:: BUTIR TUGAS 1 ::
Tuliskan ulang bagian teks tentang bakat mulai dari "Sebagaimana tercermin dalam" hingga "kebahagiaan.", termasuk kata-kata penutup itu, tanpa mengubah apa pun.
:: BUTIR TUGAS 2 ::
Lanjutkan teks tentang bakat dan buku Geoff Colvin itu mulai setelah kalimat terakhir yang tercantum.

:: TEKS PILIHAN ::
_ _ _ _ _ _ _

Oleh Mohammad Fauzil
Adhim
Ada kabar dari Geoff Colvin, editor senior di majalah Fortune. Penulis sekaligus dosen yang
dikenal dengan tulisan-tulisan kritisnya ini menyuguhkan data mengejutkan dalam
bukunya bertajuk Talent Is Overrated (2008).
Sebagaimana tercermin dalam judulnya, buku ini menunjukkan betapa kita terlalu
berlebihan memuja-muja bakat dan kejeniusan. Padahal semua itu nyaris tak
memberi manfaat apa-apa bagi masa depan anak, baik untuk meraih sukses maupun
kebahagiaan.

_ _ _ _ _ _ _

Entri set data
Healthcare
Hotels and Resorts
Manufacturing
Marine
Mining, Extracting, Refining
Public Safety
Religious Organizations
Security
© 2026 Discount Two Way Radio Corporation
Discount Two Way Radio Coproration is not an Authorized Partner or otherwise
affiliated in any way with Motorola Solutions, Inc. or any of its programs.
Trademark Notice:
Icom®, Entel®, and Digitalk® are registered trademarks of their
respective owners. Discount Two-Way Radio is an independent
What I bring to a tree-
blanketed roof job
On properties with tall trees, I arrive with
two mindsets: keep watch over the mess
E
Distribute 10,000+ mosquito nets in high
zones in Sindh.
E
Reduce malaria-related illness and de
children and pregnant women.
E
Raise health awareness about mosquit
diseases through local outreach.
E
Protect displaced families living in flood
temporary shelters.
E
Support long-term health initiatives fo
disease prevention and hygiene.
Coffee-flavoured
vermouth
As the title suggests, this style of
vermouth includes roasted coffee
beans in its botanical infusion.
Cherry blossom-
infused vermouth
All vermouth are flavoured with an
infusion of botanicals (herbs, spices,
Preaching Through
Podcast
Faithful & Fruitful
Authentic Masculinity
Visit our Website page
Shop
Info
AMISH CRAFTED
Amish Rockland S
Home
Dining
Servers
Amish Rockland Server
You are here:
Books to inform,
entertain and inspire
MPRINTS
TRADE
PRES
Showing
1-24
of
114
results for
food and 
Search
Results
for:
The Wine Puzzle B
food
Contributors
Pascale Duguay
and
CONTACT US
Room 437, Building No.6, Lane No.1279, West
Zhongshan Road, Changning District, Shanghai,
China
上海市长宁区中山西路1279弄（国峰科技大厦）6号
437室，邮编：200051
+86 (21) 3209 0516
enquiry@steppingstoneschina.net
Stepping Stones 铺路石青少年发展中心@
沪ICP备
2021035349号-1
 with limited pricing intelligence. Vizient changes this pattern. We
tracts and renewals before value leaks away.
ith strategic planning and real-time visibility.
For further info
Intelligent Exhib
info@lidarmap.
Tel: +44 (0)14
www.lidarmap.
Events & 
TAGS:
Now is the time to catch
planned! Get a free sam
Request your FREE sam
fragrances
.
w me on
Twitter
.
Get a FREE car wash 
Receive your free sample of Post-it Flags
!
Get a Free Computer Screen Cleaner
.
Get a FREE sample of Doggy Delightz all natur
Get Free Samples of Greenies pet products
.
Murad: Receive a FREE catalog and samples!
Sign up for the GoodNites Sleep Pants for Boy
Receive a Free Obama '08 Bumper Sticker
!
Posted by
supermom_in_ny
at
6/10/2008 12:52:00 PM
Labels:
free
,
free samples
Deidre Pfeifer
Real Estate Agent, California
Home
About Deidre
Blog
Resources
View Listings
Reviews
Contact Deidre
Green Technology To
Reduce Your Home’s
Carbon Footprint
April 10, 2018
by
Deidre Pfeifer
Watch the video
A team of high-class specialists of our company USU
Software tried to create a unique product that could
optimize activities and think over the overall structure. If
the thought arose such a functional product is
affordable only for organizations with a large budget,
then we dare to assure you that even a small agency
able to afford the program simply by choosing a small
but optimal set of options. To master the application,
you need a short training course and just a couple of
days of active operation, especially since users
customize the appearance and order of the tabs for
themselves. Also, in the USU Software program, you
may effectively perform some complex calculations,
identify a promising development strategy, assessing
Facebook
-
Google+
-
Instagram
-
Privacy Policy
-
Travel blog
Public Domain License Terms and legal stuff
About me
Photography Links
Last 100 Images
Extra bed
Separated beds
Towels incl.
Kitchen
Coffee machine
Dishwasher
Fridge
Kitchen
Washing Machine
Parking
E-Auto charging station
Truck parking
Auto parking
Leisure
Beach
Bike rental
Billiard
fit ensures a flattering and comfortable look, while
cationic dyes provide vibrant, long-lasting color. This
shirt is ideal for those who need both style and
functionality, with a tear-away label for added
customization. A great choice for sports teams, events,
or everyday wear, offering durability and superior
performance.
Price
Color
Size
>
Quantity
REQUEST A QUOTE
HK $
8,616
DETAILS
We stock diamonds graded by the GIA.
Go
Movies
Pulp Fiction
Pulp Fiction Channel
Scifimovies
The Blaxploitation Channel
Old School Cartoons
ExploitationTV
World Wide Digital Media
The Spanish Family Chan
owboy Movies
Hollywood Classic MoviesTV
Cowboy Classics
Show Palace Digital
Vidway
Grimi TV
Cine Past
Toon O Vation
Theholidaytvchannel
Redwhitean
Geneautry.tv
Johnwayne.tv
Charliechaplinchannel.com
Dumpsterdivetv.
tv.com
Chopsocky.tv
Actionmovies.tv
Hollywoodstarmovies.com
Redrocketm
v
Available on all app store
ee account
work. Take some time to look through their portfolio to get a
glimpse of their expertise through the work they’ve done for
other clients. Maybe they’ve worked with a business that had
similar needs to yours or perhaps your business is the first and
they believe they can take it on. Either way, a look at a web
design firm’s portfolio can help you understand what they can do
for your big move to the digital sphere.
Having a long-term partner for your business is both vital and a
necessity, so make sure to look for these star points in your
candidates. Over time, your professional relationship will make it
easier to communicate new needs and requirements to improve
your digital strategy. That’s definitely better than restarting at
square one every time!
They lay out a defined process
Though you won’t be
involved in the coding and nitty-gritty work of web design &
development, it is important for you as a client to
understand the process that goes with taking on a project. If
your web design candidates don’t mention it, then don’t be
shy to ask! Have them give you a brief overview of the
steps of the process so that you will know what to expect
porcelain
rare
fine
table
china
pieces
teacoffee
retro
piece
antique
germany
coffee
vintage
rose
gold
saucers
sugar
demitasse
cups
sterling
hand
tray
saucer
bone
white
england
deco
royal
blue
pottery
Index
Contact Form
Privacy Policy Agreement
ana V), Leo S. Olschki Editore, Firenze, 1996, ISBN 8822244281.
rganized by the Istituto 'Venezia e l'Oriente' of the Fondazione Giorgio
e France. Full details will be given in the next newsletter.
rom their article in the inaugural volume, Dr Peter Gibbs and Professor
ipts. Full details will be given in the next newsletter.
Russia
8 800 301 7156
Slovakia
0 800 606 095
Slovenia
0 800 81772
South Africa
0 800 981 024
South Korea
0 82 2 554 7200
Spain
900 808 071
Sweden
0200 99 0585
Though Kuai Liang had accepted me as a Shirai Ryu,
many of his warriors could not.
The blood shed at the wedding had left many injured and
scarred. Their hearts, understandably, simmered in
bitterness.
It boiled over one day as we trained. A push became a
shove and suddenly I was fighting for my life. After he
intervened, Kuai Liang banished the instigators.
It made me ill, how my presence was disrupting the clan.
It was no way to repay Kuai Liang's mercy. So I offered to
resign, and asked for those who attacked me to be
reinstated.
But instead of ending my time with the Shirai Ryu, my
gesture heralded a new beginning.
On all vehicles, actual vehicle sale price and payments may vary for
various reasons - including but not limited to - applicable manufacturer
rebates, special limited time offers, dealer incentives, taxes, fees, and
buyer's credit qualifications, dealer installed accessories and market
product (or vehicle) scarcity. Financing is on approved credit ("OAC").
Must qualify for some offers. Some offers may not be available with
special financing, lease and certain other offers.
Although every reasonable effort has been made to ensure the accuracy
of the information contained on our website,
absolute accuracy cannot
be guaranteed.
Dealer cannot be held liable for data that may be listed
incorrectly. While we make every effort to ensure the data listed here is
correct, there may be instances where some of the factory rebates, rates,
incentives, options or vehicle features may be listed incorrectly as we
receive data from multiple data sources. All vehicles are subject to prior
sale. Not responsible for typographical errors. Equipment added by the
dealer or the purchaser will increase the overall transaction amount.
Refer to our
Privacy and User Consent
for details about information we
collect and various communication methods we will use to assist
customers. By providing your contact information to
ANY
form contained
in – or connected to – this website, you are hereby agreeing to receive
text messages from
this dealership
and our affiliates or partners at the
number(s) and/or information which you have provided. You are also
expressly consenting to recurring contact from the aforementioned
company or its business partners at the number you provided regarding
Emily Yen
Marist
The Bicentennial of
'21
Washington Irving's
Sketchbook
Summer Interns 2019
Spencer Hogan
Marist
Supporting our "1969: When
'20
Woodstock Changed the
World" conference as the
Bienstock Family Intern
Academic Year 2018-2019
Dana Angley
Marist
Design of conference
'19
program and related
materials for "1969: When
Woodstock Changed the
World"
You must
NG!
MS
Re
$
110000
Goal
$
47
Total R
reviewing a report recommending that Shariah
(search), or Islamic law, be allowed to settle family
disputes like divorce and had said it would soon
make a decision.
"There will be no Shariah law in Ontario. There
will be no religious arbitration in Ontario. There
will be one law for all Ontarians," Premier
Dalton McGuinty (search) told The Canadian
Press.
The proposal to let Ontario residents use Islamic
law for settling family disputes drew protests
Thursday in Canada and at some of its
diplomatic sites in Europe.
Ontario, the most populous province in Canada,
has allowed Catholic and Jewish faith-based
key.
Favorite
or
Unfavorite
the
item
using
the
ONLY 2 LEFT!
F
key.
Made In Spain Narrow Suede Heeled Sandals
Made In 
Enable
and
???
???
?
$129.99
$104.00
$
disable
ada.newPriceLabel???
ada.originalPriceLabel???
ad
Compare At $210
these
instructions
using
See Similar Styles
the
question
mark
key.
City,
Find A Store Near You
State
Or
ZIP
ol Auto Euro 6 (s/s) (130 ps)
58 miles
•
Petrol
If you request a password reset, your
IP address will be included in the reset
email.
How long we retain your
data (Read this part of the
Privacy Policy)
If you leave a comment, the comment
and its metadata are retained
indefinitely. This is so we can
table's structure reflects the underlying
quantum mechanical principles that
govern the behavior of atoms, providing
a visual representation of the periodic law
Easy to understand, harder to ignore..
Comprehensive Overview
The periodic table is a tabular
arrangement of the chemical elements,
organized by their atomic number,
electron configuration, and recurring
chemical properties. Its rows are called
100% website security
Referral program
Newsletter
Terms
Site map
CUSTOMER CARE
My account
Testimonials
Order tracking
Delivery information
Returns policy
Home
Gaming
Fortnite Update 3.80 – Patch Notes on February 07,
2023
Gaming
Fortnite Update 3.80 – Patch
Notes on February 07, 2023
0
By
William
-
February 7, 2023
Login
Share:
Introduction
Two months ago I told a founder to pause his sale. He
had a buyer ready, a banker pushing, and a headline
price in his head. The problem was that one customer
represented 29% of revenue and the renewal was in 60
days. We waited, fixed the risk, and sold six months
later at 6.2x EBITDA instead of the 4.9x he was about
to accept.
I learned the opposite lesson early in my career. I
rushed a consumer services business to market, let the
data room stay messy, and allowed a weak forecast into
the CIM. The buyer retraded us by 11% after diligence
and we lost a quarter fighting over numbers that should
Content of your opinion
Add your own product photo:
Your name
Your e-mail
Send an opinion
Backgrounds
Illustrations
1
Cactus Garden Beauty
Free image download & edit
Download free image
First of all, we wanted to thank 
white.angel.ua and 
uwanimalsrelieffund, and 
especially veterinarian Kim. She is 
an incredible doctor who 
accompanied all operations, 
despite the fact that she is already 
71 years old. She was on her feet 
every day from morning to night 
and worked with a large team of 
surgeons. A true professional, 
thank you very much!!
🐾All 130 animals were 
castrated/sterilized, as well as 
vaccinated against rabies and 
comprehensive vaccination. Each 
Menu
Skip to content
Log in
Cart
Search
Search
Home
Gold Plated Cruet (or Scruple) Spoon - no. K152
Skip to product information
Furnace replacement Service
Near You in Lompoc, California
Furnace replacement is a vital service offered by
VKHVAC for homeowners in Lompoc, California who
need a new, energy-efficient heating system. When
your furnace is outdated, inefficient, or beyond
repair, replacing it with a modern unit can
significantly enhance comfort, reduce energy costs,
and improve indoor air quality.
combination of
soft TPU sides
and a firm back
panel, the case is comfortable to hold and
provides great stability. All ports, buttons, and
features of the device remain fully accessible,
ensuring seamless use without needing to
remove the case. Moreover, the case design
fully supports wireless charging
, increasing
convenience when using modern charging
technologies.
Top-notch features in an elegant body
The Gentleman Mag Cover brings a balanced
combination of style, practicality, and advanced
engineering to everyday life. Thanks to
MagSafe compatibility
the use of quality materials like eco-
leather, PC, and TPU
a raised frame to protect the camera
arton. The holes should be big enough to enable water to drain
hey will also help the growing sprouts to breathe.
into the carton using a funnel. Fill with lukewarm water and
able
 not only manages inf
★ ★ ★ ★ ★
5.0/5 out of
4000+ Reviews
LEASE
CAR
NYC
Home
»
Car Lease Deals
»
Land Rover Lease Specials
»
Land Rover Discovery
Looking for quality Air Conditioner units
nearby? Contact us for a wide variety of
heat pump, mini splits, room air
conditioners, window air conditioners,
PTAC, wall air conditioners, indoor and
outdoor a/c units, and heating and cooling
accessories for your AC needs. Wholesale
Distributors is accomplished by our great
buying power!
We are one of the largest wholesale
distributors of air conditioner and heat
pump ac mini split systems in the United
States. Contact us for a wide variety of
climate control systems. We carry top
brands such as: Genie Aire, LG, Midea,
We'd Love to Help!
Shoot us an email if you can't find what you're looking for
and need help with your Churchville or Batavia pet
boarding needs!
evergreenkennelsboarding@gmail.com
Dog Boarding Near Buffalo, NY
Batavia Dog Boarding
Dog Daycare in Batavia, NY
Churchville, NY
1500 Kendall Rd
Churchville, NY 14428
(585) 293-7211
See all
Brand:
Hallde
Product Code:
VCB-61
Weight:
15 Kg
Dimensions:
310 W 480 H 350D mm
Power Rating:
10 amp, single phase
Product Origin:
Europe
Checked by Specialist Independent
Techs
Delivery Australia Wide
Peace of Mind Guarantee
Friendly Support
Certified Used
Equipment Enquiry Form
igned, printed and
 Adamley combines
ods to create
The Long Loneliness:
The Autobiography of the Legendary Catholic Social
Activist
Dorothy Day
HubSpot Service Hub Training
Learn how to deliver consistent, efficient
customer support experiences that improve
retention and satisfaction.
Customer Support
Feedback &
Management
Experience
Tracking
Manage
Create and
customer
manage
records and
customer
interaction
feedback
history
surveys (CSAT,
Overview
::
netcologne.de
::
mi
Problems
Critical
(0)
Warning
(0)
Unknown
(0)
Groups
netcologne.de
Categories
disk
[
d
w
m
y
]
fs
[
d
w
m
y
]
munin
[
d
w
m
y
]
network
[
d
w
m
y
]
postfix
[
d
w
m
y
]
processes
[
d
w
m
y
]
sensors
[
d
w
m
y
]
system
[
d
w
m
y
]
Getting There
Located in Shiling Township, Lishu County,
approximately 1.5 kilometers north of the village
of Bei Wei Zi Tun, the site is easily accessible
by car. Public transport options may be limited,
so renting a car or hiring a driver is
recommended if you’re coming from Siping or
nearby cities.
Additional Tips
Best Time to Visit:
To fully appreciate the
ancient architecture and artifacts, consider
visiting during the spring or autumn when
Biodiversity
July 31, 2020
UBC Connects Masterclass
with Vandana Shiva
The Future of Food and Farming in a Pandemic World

_ _ _ _ _ _ _

:: JAWABAN TERTULIS 1 ::
Sebagaimana tercermin dalam judulnya, buku ini menunjukkan betapa kita terlalu
berlebihan memuja-muja bakat dan kejeniusan. Padahal semua itu nyaris tak
memberi manfaat apa-apa bagi masa depan anak, baik untuk meraih sukses maupun
kebahagiaan.

:: JAWABAN TERTULIS 2 ::
Bakat dan kejeniusan bukanlah
kunci utama meraih sukses, apa pun bidang yang ia tekuni. Baik dalam dunia
olah-raga, seni, bisnis maupun intelektual, kunci paling pokok untuk meraih
sukses bukan bakat besar maupun kejeniusan. Bukan pula keterampilan melakukan
hal-hal yang dianggap luar biasa oleh orang pada umumnya. Banyak pebisnis
sukses maupun intelektual yang IQ-nya rata-rata. Bukan superior, apalagi
jenius. Bahkan ada yang IQ-nya sedikit di bawah rata-rata, tetapi ia memiliki
ketahanan mental yang luar biasa untuk belajar dan menghadapi berbagai
kesulitan, termasuk hambatan fisik. Sebagian kesulitan bisa terasa lebih ringan
karena berubahnya persepsi, tetapi hambatan fisik memerlukan ketahanan untuk
menanggung rasa sakit.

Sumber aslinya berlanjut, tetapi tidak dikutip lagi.